Problem requirements.
For the data below, please report each line where the word "logic" is found.

Source information.
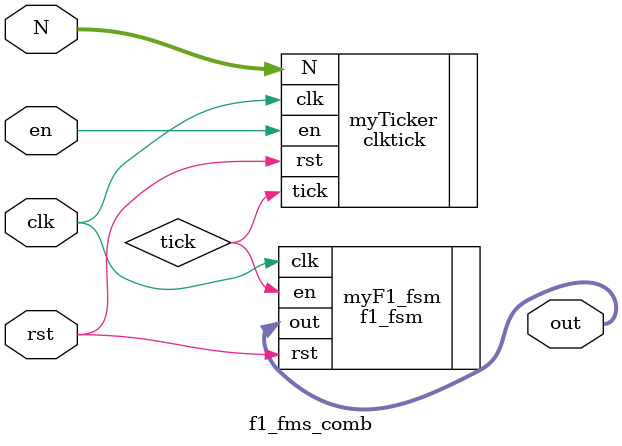
<source format=sv>
module f1_fms_comb #(
	parameter WIDTH = 16
)(
    input   logic               clk,
    input   logic               rst,
    input   logic               en,
    input   logic   [WIDTH-1:0] N,
    output  logic   [7:0]       out
);

logic tick;

clktick myTicker (
    .clk(clk),
    .rst(rst),
    .en(en),
    .N(N),
    .tick(tick)
);

f1_fsm myF1_fsm (
    .clk(clk),
    .rst(rst),
    .en(tick),
    .out(out)
);

endmodule

</source>
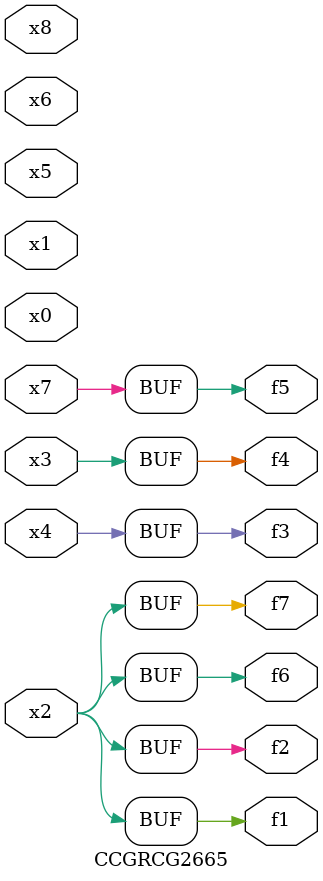
<source format=v>
module CCGRCG2665(
	input x0, x1, x2, x3, x4, x5, x6, x7, x8,
	output f1, f2, f3, f4, f5, f6, f7
);
	assign f1 = x2;
	assign f2 = x2;
	assign f3 = x4;
	assign f4 = x3;
	assign f5 = x7;
	assign f6 = x2;
	assign f7 = x2;
endmodule

</source>
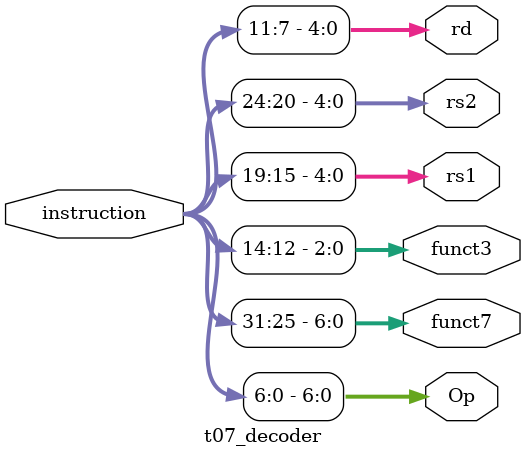
<source format=sv>
module t07_decoder (
    input logic [31:0] instruction, //come from data memory
    output logic [6:0] Op, funct7, //to control unit
    output logic [2:0] funct3, //to control unit
    output logic [4:0] rs1, rs2, rd //to internal register
);

assign Op = instruction[6:0];
assign funct3 = instruction[14:12];
assign rs1 = instruction[19:15];
assign rs2 = instruction[24:20];
assign rd = instruction[11:7];
assign funct7 = instruction[31:25];

endmodule
</source>
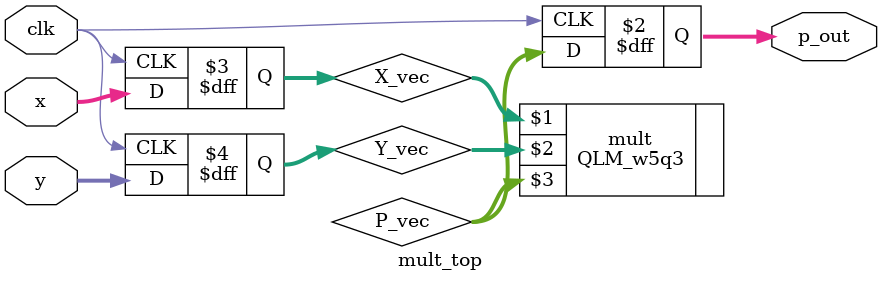
<source format=v>


module mult_top(
    // Clock and reset
    input clk,
    // Input X has a form x_i%d where %d denotes the bit number
    input  [15:0] x,
    // Input Y has a form y_i%d where %d denotes the bit number
    input  [15:0] y,
    // Output P has a form p_out%d where %d denotes the bit number
    output reg [31:0] p_out
    );

    
    // Now we have X_vec and Y_vec signal 
    // Then we do processing with these signals and store the 
    // intermidiate result in P_vec
    // For example purposes X_vec and Y_vec are concanated and stored in P_vec
    wire [31:0] P_vec;
    reg [15:0] X_vec;
    reg [15:0] Y_vec;
    
    QLM_w5q3 mult(X_vec,Y_vec,P_vec); 

 
    always @(posedge clk) 
    begin
        p_out = P_vec;
        X_vec = x;
        Y_vec = y;
    end

endmodule 


</source>
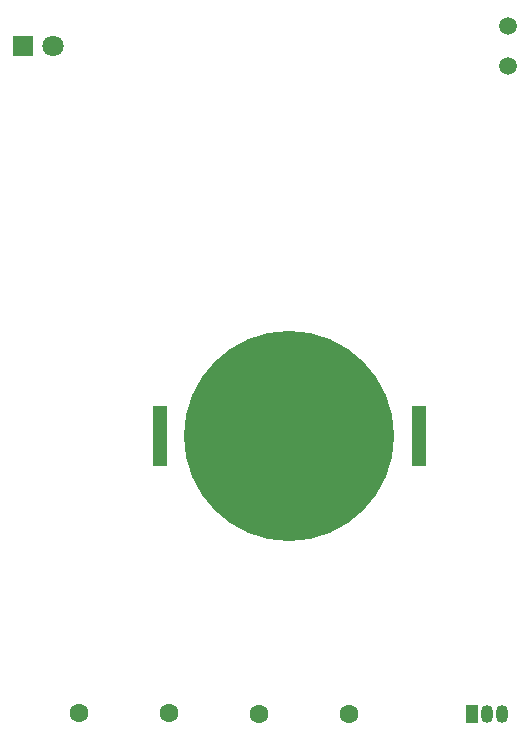
<source format=gbr>
%TF.GenerationSoftware,KiCad,Pcbnew,9.0.2*%
%TF.CreationDate,2025-05-24T18:19:02-05:00*%
%TF.ProjectId,Hack Club PCB,4861636b-2043-46c7-9562-205043422e6b,rev?*%
%TF.SameCoordinates,Original*%
%TF.FileFunction,Soldermask,Top*%
%TF.FilePolarity,Negative*%
%FSLAX46Y46*%
G04 Gerber Fmt 4.6, Leading zero omitted, Abs format (unit mm)*
G04 Created by KiCad (PCBNEW 9.0.2) date 2025-05-24 18:19:02*
%MOMM*%
%LPD*%
G01*
G04 APERTURE LIST*
%ADD10C,1.500000*%
%ADD11C,1.600000*%
%ADD12R,1.800000X1.800000*%
%ADD13C,1.800000*%
%ADD14R,1.270000X5.080000*%
%ADD15C,17.800000*%
%ADD16R,1.050000X1.500000*%
%ADD17O,1.050000X1.500000*%
G04 APERTURE END LIST*
D10*
%TO.C,R3*%
X148000000Y-51700000D03*
X148000000Y-48300000D03*
%TD*%
D11*
%TO.C,R2*%
X126880000Y-106541925D03*
X134500000Y-106541925D03*
%TD*%
%TO.C,R1*%
X111690000Y-106500000D03*
X119310000Y-106500000D03*
%TD*%
D12*
%TO.C,D1*%
X106960000Y-50000000D03*
D13*
X109500000Y-50000000D03*
%TD*%
D14*
%TO.C,BT1*%
X118515000Y-83000000D03*
X140485000Y-83000000D03*
D15*
X129500000Y-83000000D03*
%TD*%
D16*
%TO.C,Q1*%
X144960000Y-106541925D03*
D17*
X146230000Y-106541925D03*
X147500000Y-106541925D03*
%TD*%
M02*

</source>
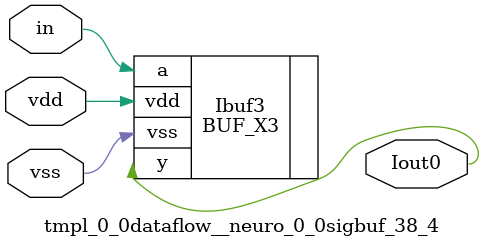
<source format=v>
module tmpl_0_0dataflow__neuro_0_0sigbuf_38_4(in, Iout0 , vdd, vss); 
   input vdd;
   input vss;
   input in;
   

// -- signals ---
   output Iout0 ;
   wire in;

// --- instances
BUF_X3 Ibuf3  (.y(Iout0 ), .a(in), .vdd(vdd), .vss(vss));
endmodule
</source>
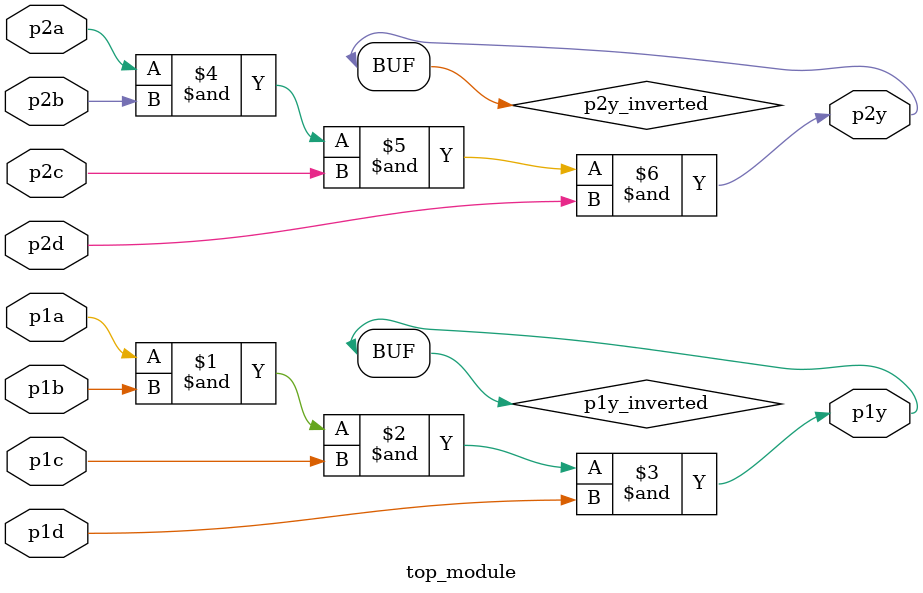
<source format=sv>
module top_module(
	input p1a,
	input p1b,
	input p1c,
	input p1d,
	output p1y,
	input p2a,
	input p2b,
	input p2c,
	input p2d,
	output p2y
);

	// AND operation for inputs p1a, p1b, p1c, and p1d
	and #(4) and1(p1y, p1a, p1b, p1c, p1d);
	
	// AND operation for inputs p2a, p2b, p2c, and p2d
	and #(4) and2(p2y, p2a, p2b, p2c, p2d);
	
	// Inverting the p1y output
	not not1(p1y_inverted, p1y);
	
	// Inverting the p2y output
	not not2(p2y_inverted, p2y);
	
	// Assigning the inverted outputs to p1y and p2y
	assign p1y = p1y_inverted;
	assign p2y = p2y_inverted;
	
endmodule

</source>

Result for this exercise.
    input   logic               clk,
    input   logic               rst,
    input   logic               en,
    input   logic   [WIDTH-1:0] N,
    output  logic   [7:0]       out
logic tick;
    input logic [31:0] instruction, //come from data memory
    output logic [6:0] Op, funct7, //to control unit
    output logic [2:0] funct3, //to control unit
    output logic [4:0] rs1, rs2, rd //to internal register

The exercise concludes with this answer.